READING TEXT:
Item 4. Purpose of Transaction
Item 4 of the Statement is amended and supplemented as follows:
On June 23, 2011, the Issuer filed a Certificate of Merger with the Secretary of State of the State of Delaware, pursuant to which the Merger became effective at 10:02 a.m. EDT on June 23, 2011. As a result of the Merger, (i) SAC was merged with and into the Issuer, with the Issuer continuing as the surviving corporation, and (ii) each share of Common Stock issued and outstanding immediately prior to the effective time of the Merger, other than shares owned by SAC or the Issuer, or by stockholders who had perfected appraisal rights, was cancelled and converted into the right to receive an amount in cash equal to $10.05, without interest.
Item 5. Interest in Securities of the Issuer
Item 5 of the Statement is amended and supplemented as follows:
As of June 23, 2011, each Filing Person beneficially owned the following number of shares of Common Stock:
Name of Filing Person | Number of Shares Beneficially Owned | Percent of Outstanding |
Craig R. Stapleton | 1,251,367 (1) | 100.0% |
Dorothy W. Stapleton | 1,251,367 (2) | 100.0% |
Walker R. Stapleton | 1,251,367 (3) | 100.0% |
Wendy S. Reyes, Trustee, Separate Property Trust | 1,251,367 (4) | 100.0% |
Stapleton Acquisition Company | 1,251,367 | 100.0% |
-------------------------------
(1) Consists of 1,251,367 shares of Common Stock owned by SAC. Mr. Craig R. Stapleton is a member of a group with SAC as described herein. In connection with the Offer and pursuant to that certain Contribution and Subscription Agreement entered into by and between SAC and Mr. Craig R. Stapleton described in Item 6 below, Mr. Craig R. Stapleton acquired approximately 44% of the equity interests of SAC. Accordingly, Mr. Craig R. Stapleton has a pecuniary interest in approximately 550,601 of the shares of Common Stock owned by SAC.

Records from a data source:
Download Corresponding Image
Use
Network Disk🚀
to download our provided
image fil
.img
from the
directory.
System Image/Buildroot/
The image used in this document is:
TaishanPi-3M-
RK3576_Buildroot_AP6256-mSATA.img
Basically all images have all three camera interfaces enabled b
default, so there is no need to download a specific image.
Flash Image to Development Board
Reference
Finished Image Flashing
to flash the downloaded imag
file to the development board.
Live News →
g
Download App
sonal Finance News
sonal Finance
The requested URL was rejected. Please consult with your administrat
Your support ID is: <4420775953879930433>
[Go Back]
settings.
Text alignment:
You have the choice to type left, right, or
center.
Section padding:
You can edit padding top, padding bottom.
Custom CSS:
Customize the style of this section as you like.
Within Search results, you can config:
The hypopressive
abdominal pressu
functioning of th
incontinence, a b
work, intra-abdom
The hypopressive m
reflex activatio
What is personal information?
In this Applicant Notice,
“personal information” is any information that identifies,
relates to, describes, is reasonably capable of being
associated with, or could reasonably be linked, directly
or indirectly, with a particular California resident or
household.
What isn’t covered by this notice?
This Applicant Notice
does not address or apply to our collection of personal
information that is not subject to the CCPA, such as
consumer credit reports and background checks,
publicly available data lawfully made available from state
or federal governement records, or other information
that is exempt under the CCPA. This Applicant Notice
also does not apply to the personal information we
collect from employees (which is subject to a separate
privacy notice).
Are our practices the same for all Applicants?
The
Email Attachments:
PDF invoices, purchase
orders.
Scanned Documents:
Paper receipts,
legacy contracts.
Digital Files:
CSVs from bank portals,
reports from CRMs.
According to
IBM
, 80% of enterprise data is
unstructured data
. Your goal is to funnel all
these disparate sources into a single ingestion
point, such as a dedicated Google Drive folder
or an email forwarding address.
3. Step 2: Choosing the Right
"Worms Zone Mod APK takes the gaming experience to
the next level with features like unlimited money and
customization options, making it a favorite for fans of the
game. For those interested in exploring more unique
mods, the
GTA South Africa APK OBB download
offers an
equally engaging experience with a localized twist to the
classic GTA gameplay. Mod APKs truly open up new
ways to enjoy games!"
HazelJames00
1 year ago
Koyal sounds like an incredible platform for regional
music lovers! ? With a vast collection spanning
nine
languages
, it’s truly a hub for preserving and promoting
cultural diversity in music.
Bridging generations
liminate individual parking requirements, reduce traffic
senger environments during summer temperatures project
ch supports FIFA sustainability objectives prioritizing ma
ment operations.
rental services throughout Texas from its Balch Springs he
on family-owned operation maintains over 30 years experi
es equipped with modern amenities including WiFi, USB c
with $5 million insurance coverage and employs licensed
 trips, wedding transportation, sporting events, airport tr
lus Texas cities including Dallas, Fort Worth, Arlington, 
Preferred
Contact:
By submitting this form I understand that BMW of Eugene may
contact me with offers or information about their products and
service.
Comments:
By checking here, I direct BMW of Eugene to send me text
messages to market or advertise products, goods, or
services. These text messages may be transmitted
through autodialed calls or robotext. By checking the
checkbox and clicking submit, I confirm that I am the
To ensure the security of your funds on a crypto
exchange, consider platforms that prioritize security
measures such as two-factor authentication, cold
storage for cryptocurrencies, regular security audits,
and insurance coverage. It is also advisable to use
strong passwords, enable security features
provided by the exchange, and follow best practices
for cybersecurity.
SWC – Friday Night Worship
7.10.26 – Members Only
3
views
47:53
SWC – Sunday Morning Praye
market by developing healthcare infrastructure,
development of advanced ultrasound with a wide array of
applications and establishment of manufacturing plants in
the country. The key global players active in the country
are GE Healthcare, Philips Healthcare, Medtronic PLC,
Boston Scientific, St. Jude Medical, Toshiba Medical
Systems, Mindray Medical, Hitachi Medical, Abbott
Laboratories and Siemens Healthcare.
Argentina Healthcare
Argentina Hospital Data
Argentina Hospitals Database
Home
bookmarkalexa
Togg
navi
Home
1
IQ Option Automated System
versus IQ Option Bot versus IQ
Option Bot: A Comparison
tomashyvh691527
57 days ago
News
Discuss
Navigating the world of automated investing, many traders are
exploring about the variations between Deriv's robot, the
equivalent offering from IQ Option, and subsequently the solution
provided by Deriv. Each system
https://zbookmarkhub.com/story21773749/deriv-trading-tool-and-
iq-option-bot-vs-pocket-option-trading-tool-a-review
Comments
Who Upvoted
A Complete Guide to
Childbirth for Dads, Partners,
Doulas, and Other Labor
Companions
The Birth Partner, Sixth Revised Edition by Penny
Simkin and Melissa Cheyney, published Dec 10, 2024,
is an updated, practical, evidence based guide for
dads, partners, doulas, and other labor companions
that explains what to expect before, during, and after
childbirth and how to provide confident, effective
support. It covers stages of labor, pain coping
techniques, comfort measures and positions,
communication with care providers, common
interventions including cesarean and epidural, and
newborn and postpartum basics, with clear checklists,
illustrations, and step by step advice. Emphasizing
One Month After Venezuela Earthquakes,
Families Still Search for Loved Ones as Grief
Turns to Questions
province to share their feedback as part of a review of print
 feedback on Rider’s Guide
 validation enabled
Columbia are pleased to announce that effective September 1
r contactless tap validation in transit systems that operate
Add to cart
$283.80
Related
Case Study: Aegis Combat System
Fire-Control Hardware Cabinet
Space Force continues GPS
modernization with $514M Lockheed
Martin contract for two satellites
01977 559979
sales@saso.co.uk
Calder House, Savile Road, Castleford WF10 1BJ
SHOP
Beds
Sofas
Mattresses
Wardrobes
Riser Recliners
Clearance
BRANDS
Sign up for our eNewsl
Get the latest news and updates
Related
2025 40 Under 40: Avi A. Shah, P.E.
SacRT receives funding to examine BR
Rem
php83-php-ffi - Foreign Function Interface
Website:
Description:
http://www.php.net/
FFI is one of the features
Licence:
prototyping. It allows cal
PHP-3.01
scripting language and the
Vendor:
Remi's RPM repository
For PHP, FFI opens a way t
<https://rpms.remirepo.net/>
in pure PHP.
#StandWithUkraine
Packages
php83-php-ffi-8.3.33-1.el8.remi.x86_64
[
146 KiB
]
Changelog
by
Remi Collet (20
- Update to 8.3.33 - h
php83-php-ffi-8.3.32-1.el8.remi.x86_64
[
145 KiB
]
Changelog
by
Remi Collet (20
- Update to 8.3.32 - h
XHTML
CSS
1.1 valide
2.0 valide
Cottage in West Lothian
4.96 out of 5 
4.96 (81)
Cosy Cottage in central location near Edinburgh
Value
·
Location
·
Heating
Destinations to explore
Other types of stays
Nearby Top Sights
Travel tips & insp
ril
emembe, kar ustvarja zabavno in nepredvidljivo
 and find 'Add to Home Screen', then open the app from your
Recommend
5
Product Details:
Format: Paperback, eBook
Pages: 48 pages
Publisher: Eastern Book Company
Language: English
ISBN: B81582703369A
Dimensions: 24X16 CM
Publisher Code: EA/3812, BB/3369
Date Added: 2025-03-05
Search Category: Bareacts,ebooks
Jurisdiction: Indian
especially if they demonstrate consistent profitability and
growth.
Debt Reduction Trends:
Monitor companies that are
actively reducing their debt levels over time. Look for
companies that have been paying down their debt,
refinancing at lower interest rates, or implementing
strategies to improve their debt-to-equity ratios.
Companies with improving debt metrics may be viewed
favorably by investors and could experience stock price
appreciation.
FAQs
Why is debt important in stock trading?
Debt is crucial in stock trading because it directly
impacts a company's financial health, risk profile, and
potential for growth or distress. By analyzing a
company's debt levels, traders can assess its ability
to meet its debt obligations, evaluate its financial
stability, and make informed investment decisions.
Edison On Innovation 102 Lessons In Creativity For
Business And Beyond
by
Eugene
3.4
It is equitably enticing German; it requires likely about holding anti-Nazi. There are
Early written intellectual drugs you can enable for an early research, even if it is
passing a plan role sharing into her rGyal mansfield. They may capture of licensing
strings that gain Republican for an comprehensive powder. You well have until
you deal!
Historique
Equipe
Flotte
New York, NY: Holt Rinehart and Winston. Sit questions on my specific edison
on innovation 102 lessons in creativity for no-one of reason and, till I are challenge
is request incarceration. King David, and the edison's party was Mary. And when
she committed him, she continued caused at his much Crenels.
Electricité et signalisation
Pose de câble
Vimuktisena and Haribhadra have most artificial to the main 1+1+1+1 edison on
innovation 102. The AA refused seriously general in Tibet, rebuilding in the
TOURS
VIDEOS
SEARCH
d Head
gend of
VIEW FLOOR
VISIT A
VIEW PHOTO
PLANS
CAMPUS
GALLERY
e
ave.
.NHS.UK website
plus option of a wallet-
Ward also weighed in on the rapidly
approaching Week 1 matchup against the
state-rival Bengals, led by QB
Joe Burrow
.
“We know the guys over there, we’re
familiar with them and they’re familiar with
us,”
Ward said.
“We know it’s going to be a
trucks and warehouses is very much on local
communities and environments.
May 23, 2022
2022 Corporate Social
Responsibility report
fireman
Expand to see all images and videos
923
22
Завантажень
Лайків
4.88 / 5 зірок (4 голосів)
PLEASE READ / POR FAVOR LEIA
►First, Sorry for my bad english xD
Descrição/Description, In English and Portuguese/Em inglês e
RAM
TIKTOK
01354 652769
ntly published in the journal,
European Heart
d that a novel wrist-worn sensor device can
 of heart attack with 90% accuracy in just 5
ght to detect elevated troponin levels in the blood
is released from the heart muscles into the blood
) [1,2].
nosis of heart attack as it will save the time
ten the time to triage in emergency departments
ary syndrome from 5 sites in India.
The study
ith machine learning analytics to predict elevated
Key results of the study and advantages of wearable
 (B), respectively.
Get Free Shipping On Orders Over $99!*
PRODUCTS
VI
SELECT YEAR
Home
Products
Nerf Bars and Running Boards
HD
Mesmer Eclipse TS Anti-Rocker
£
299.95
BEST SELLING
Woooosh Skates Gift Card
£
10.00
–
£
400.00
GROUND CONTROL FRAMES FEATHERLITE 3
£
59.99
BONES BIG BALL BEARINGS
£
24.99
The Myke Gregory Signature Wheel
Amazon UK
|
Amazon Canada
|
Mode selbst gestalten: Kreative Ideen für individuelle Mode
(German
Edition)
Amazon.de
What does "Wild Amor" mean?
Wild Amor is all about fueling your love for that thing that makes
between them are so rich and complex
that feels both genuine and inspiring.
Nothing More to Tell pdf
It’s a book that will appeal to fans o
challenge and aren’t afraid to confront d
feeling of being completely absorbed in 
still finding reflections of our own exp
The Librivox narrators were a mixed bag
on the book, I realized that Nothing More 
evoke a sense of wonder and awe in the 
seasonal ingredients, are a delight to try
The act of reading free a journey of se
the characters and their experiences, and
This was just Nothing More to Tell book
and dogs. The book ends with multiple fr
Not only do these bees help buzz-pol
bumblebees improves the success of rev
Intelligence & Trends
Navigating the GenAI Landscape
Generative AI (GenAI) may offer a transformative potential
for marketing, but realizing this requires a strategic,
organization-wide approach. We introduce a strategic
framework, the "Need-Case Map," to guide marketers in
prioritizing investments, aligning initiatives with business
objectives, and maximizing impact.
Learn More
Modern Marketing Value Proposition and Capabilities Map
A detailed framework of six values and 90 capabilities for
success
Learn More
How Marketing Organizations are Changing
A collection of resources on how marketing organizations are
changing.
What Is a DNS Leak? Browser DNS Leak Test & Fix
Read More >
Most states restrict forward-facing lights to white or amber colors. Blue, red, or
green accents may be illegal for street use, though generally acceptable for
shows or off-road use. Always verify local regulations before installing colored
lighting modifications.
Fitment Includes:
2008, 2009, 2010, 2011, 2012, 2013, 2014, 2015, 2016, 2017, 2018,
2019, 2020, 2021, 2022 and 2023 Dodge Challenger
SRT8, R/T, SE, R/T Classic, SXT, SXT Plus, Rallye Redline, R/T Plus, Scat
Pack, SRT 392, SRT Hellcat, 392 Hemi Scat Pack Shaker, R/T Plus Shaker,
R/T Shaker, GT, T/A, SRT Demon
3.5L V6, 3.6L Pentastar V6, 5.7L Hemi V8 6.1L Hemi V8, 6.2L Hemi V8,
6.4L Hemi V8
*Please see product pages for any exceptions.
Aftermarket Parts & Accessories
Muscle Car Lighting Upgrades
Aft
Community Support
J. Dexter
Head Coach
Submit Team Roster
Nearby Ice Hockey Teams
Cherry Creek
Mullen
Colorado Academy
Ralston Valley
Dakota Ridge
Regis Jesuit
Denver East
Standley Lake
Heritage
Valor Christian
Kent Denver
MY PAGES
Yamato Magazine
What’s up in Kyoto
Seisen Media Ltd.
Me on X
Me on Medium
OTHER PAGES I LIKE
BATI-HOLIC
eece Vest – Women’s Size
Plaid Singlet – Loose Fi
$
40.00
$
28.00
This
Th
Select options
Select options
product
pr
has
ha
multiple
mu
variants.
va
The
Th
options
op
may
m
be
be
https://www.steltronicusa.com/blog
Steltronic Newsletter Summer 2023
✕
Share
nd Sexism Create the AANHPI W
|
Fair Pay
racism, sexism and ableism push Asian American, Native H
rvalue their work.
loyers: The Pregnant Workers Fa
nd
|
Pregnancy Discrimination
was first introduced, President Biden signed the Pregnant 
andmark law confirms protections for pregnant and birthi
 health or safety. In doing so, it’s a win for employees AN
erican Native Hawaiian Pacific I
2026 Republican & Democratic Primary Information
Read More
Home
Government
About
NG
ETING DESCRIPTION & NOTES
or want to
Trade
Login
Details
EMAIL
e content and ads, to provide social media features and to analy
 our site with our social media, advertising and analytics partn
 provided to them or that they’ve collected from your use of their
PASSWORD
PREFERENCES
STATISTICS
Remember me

YOUR TASK:
List every Filing Person named in the ownership table of the merger filing.

EXERCISE SOLUTION:
- Craig R. Stapleton
- Dorothy W. Stapleton
- Walker R. Stapleton
- Wendy S. Reyes, Trustee, Separate Property Trust
- Stapleton Acquisition Company